Manifesto: The Mad Farmer Liberation Front

Love the quick profit, the annual raise,
vacation with pay. Want more 
of everything ready made. Be afraid 
to know your neighbors and to die.
And you will have a window in your head.
Not even your future will be a mystery 
any more. Your mind will be punched in a card 
and shut away in a little drawer.
When they want you to buy something 
they will call you. When they want you
to die for profit they will let you know. 
So, friends, every day do something
that won’t compute. Love the Lord. 
Love the world. Work for nothing. 
Take all that you have and be poor.
Love someone who does not deserve it. 
Denounce the government and embrace 
the flag. Hope to live in that free 
republic for which it stands. 
Give your approval to all you cannot
understand. Praise ignorance, for what man 
has not encountered he has not destroyed.
Ask the questions that have no answers. 
Invest in the millennium. Plant sequoias.
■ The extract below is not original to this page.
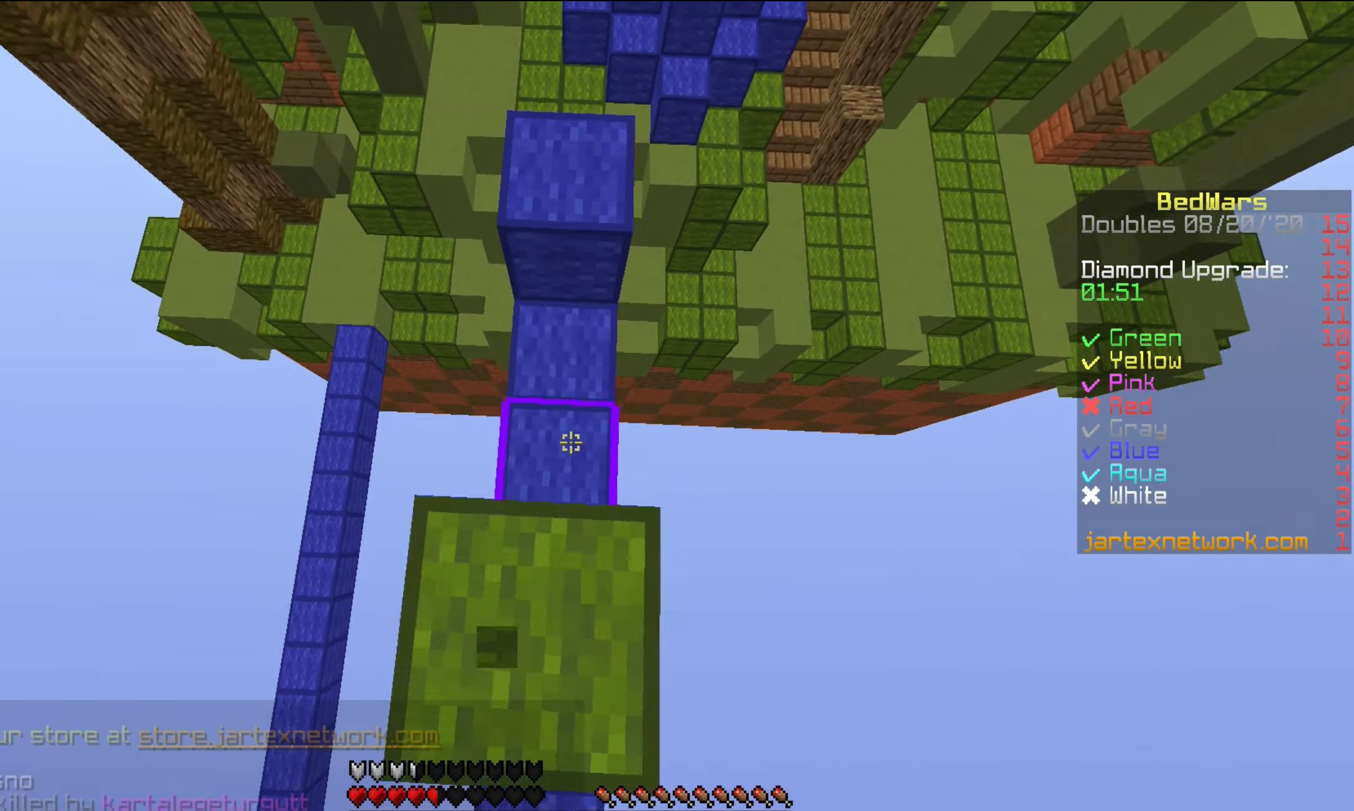
{"keys": ["w"], "mouse": ["right"], "events": [[100, "mouse_right", "up"], [200, "mouse_right", "down"], [216, "mouse_right", "up"], [316, "mouse_right", "down"], [383, "mouse_right", "up"], [416, "mouse_right", "down"]]}
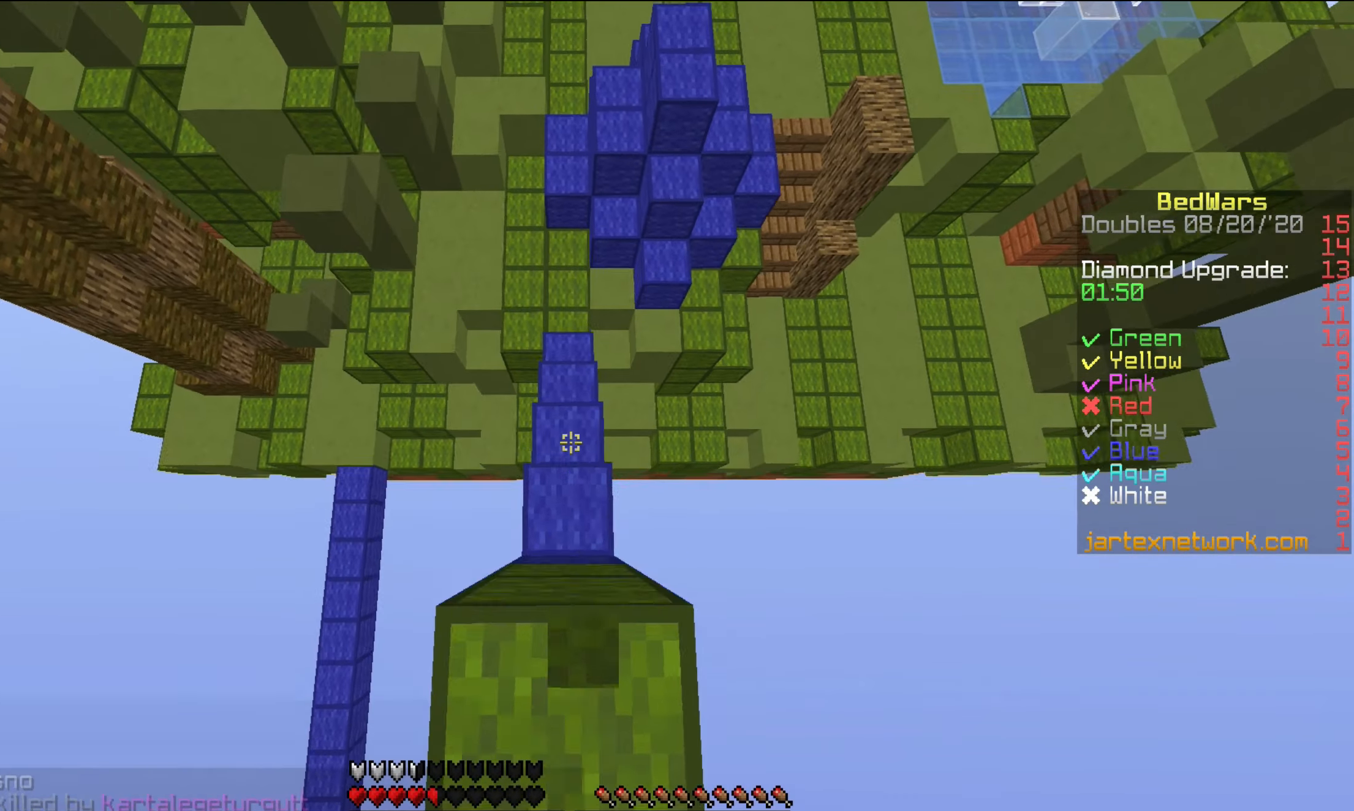
{"keys": ["w"], "mouse": [], "events": [[33, "mouse_right", "up"], [83, "mouse_right", "down"], [183, "mouse_right", "up"]]}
Say that your main crop is the forest
that you did not plant,
that you will not live to harvest.


Say that the leaves are harvested 
when they have rotted into the mold.
Call that profit. Prophesy such returns.
Put your faith in the two inches of humus 
that will build under the trees
every thousand years.
Listen to carrion—put your ear
close, and hear the faint chattering
of the songs that are to come. 
Expect the end of the world. Laugh. 
Laughter is immeasurable. Be joyful
though you have considered all the facts. 
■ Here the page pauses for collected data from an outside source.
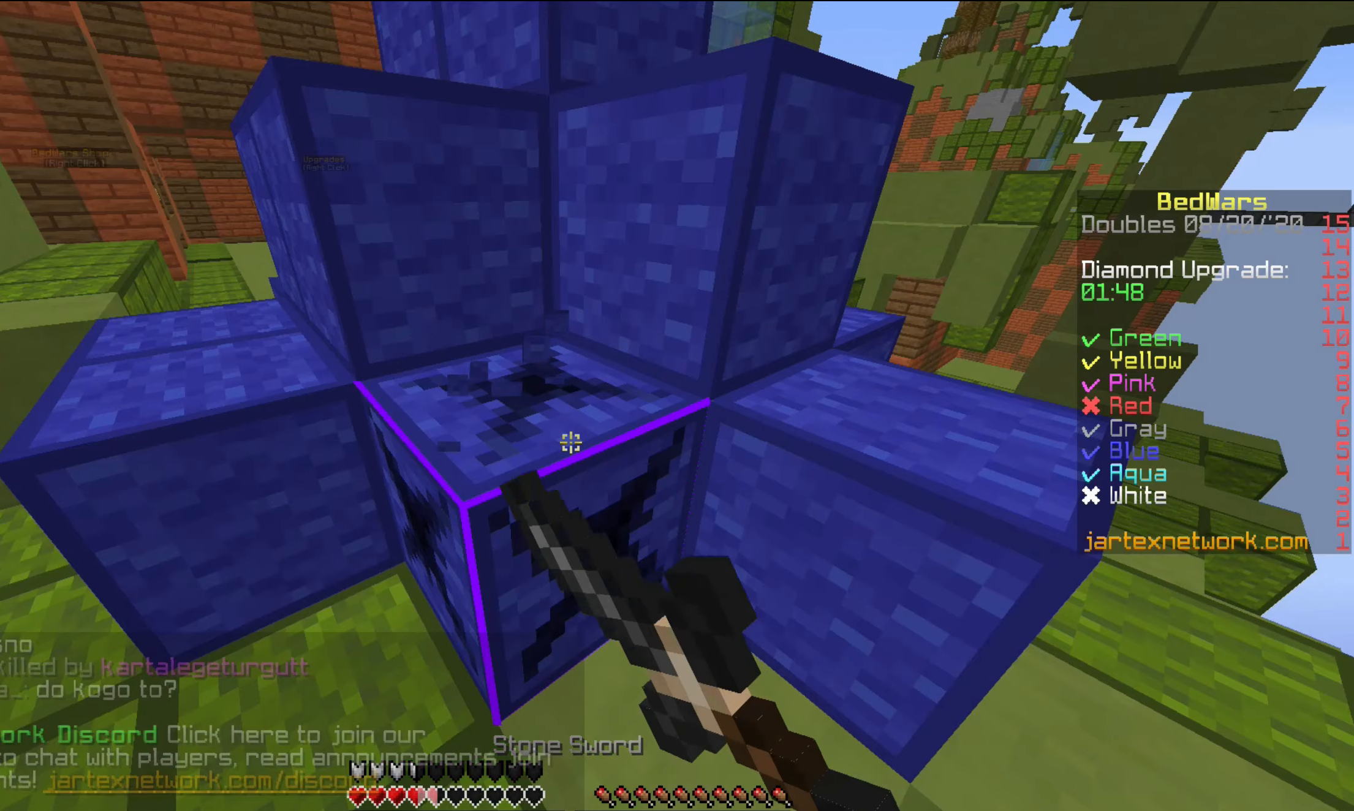
{"keys": ["w"], "mouse": [], "events": [[267, "w", "down"], [400, "a", "down"], [400, "mouse_left", "up"], [467, "a", "up"]]}
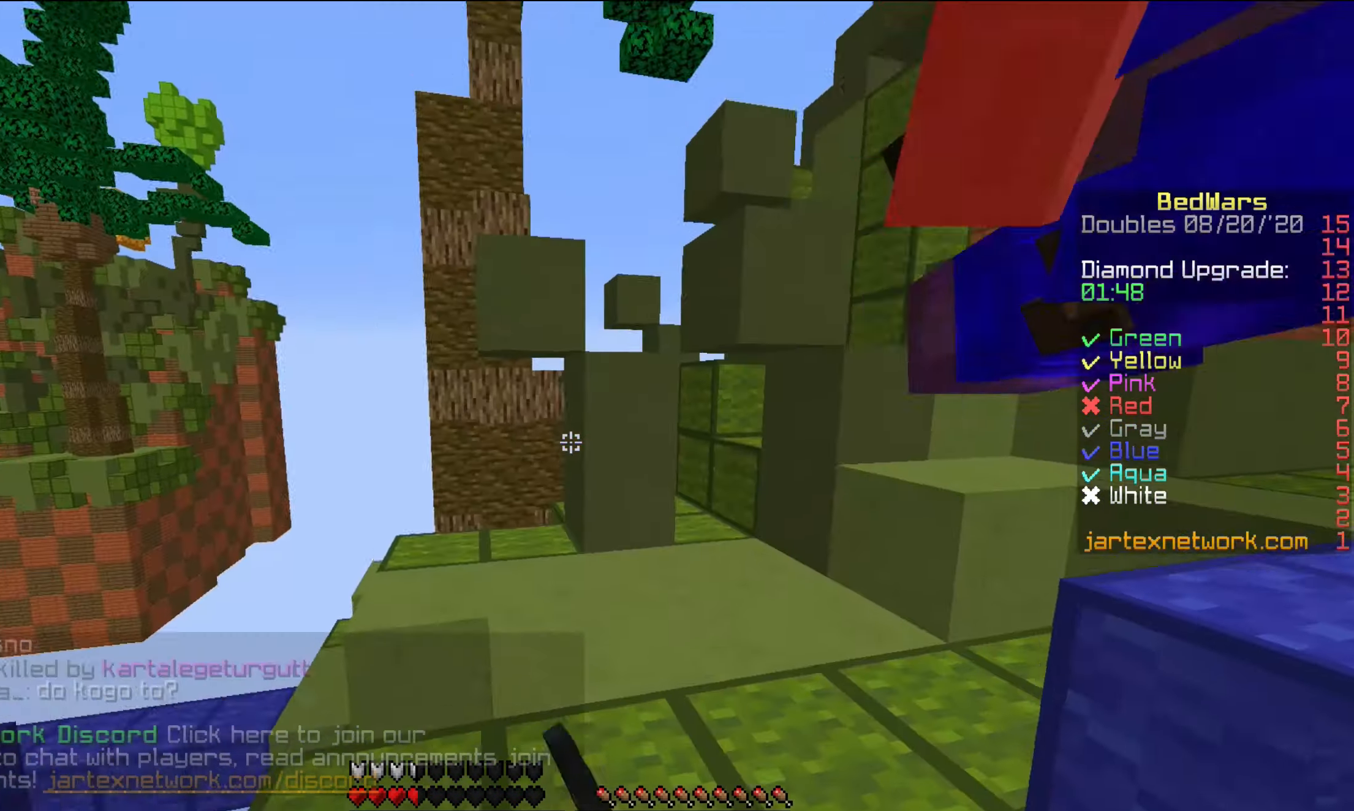
{"keys": ["d", "w"], "mouse": ["left"], "events": [[117, "mouse_left", "down"], [167, "d", "down"], [167, "mouse_left", "up"], [467, "mouse_left", "down"]]}
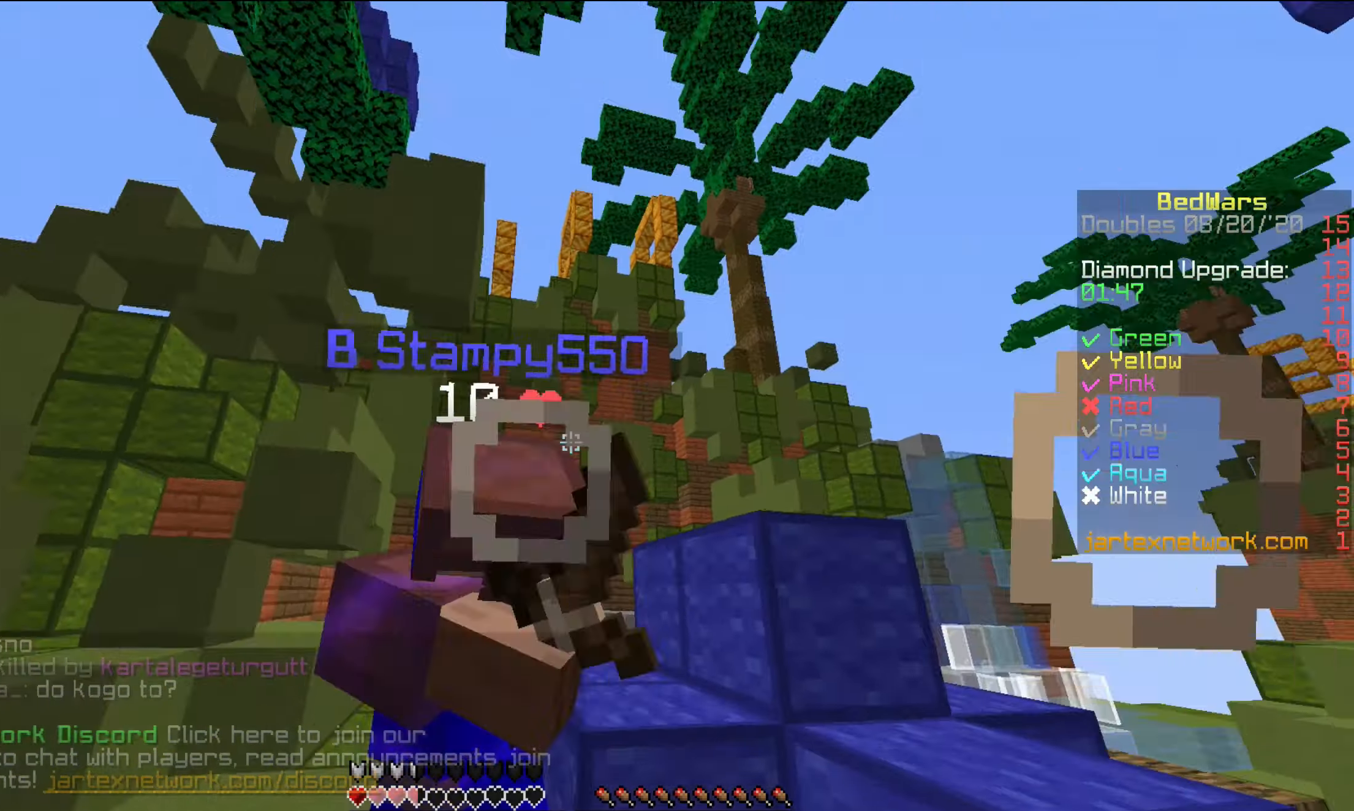
{"keys": ["d", "w"], "mouse": [], "events": [[17, "mouse_left", "up"], [17, "w", "up"], [117, "mouse_left", "down"], [167, "mouse_left", "up"], [167, "w", "down"]]}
So long as women do not go cheap 
for power, please women more than men.
Ask yourself: Will this satisfy 
a woman satisfied to bear a child?
Will this disturb the sleep 
of a woman near to giving birth? 
Go with your love to the fields.
Lie easy in the shade. Rest your head 
in her lap. Swear allegiance 
to what is nighest your thoughts.
As soon as the generals and the politicos 
can predict the motions of your mind, 
lose it. Leave it as a sign 
to mark the false trail, the way 
you didn’t go. Be like the fox 
who makes more tracks than necessary, 
some in the wrong direction.
Practice resurrection.

Wendell Berry is a poet, farmer, and environmentalist in Kentucky. This poem, first published in 1973, is reprinted by permission of the author and appears in his “New Collected Poems” (Counterpoint).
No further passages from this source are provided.